Here are the rounded numbers that we got:
English = 1, 1, 1
Spanish, French, Portuguese, Italian, Japanese, Swedish = 1.15, 1.25, 1.3
German, Chinese = 1.35, 1.45, 1.5
Russian, = 1.7, 2.1, 2.2
Korean = 1.8, 2.2, 2.5 "

Q: Are these “measured” numbers (or do they reflect someone’s, maybe mine , intuition)? How did you get them? Like Paramecium or differently?

I like these 3 sets of numbers. They are in agreement with what one could expect from the Heap’s law. For each language but one conventionally chosen, in your case English, the ratios of the counts are expected, in theory, to slowly change with the number of the counts (with the user experience, with the vocabulary size)

Only that with the Heap’s law whose parameters are known you don’t have to arbitrarily define user experience at all The Heap’s automatically changes the ratios of the counts with the number of accumulated counts.

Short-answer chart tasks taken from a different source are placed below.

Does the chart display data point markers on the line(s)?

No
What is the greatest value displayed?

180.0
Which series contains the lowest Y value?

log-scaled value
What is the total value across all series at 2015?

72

If the English counts are used as the ‘normalized’ counts, as in your case, and the user’s current English count is V_eng, then the matching count in any other language is to be computed as:

V_lang = V_lang_Ref [ V_eng / V_eng_Ref] ^ [beta_lang / beta_eng] - Count Convertion (CC).

In the CC formula, V_lang_Ref and V_eng_Ref are the vocabulary (lingQ) counts in the entire Reference document (let it be Steve’s book) in the ‘converted’ language and the English language respectively; the betas are the Heap’s exponents for the two languages. These parameters must be measured. Later in the day I’ll describe again how these parameters are to be meausured.

“…it’s maybe a little above and beyond what we were looking to go with” - I agree, and I understand it is not what attracts users. It’s fully up to LingQ.

However, neither this repells users. And it seems to describe how this vocubulary counts turns to work in real life. And LingQ may be the first in the world to come up with language-independent vocabulary characterization, and with the determination of the Hep’s params for a wide set of languages. (Actually, I haven’t researched much, just a bit more than I had cited. Still, everybody seems to cite thesame two Russians when it comes to the actual dependence of the Heap’s parameters on a language).